(What to produce): Continue the blog page about the suspension of the Midsomer Murders producer from the point where it stops.
Page extract section start
Tuesday, March 15, 2011

English Idyll

Normally over here at ::Acquired Taste we steer clear of contemporary politics (political discourse got pretty dull once poisoning your rivals went out of fashion) but when my bete noir Midsomer Murders hits the headlines, it's time to take stock.

Today the producer of Midsomer Murders, Brian True-May, has been suspended for the observation:
"We just don't have ethnic minorities involved. Because it wouldn't be the English village with them. It just wouldn't work. Suddenly we might be in Slough ... We're the last bastion of Englishness and I want to keep it that way."
 As a Guardianista I can only find such sentiments distasteful--although the trend for suspending or sacking people for expressing unpopular views is equally unfortunate--but True-May's views encapsulate all the reasons why Midsomer Murders is such piss-poor drama.

In for a penny, in for a pound, and the beleaguered True-May continues to blaze away with both barrels from his Middle England fortress: 
If it's incest, blackmail, lesbianism, homosexuality ... terrific, put it in.
Two out of those four are not criminal offences in this country.  Can you guess which?

Best, perhaps, to leave True-May to his thoughts, bellowing in a dark and soundproofed room.  If you listen very hard, maybe you can hear him.  Or maybe not.

9 comments:

no said...

Oh dearie me. That's just not cricket.

The Killing is still ace, though, innit?

Tim Stretton said...
Page extract section end
Data extracts section start
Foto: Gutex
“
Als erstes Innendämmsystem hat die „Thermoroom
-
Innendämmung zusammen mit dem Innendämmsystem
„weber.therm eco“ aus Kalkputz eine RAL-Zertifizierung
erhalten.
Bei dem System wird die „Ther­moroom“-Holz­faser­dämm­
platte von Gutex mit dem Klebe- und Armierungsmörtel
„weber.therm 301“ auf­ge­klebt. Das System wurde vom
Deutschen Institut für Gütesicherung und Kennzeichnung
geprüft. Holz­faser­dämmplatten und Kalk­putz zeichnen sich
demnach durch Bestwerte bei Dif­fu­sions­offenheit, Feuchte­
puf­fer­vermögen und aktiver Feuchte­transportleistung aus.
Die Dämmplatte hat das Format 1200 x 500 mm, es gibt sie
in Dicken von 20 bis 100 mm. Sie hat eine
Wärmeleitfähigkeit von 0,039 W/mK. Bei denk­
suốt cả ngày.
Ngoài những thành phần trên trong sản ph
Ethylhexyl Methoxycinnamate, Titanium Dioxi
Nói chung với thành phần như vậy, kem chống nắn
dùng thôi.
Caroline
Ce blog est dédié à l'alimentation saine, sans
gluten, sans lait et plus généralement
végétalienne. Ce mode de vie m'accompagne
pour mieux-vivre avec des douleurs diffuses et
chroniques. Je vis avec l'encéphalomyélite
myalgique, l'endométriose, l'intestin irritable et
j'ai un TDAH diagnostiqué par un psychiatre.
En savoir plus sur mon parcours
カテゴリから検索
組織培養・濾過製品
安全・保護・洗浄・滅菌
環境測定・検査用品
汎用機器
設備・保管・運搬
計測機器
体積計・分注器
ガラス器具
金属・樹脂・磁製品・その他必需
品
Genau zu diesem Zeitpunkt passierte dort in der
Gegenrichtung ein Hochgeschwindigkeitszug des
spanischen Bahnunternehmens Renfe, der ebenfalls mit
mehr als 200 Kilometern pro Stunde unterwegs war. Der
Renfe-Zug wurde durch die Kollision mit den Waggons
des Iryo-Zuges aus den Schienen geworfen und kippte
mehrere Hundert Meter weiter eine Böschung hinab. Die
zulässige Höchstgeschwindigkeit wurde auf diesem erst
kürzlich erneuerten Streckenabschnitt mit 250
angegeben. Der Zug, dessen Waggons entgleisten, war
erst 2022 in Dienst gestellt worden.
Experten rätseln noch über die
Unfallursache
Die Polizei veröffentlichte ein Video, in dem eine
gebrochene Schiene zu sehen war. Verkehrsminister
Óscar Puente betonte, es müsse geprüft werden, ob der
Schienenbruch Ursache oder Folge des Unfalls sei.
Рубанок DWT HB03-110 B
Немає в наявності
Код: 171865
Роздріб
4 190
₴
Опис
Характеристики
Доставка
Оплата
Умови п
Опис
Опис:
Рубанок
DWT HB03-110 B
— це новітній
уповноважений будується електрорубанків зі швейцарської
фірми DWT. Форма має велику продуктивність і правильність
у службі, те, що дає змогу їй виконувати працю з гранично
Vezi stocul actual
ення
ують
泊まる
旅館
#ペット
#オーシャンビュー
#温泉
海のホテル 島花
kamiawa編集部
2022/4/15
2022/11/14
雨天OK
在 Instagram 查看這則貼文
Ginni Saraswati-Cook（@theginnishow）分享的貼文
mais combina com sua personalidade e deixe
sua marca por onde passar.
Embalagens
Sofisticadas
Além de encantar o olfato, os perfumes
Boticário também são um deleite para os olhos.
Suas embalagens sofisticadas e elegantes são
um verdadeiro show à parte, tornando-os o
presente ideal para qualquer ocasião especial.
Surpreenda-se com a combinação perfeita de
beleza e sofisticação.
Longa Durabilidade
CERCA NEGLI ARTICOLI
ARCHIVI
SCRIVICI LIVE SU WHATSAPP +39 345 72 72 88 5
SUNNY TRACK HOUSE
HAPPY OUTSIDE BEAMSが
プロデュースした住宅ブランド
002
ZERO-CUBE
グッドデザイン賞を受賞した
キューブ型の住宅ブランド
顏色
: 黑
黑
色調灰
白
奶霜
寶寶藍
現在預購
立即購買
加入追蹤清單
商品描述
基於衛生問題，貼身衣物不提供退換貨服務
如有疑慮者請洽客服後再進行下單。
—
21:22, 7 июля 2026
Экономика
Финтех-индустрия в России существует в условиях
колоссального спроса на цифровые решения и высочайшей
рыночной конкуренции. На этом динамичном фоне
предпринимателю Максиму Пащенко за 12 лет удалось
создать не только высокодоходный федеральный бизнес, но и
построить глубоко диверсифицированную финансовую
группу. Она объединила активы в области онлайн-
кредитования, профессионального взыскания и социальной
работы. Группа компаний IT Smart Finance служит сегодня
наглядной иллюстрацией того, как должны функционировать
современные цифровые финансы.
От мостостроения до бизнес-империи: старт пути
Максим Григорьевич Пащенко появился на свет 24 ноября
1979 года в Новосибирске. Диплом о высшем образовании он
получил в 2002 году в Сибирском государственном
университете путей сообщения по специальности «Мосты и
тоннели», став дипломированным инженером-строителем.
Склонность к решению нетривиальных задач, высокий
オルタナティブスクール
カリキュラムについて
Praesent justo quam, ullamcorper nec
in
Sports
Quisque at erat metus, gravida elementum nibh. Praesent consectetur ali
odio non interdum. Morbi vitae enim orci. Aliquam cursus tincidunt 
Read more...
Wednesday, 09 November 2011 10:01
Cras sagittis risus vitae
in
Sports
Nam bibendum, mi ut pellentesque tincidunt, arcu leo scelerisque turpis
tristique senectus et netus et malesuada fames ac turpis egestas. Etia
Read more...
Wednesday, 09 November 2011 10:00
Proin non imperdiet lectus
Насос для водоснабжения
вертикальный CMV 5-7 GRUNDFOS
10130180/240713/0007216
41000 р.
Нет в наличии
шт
Data extracts section end
(Answer to this task):
The Killing does indeed remain "fantastisk". Every aspect is excellent but I am particularly enjoying the Machiavellian Mayor Bremer.

no said...

Oooh, he's a baddie. I feel worryingly protective towards poor Troels.

Tim Stretton said...

You won't get near enough Troels to protect him - that Rie will bite your fingers off if you get too close. ("That Rie" also looks worryingly similar--if rather more glamorous--to a work colleague. Sadly none of my colleagues resemble Lund).

Frances Garrood said...

We haven't watched MM since the one and only occasion when we happened upon it. There was a case of electrocution, and the policeman first on the scene shouted into his phone: "electrocution! Bring rubber gloves!" After we'd finished laughng, we decided that really we couldn't take the programme seriously.

C. N. Nevets said...

Yeah, as a libertarian I support people's right to say asinine things without losing their jobs.

As an anthropologist, I kind of get the idea of authenticity.

But to play that MM is an authentic portrayal of the English village is a farce.

Unless, of course, your English villages and wee towns have remarkably higher rates of murder than ours do. Which seems unlikely, to say the least.

Tim Stretton said...

Frances, I think that's probably representative of the drama as a whole.

Nevets, it's certainly a highly elastic definition of "authenticity" that allows MM anywhere within 100 miles.

dolorah said...

Dude; I got lost.

I shouldn't even leave a post that says I was here, but . .

......dhole

Tim Stretton said...

Hope you find your way home, Donna!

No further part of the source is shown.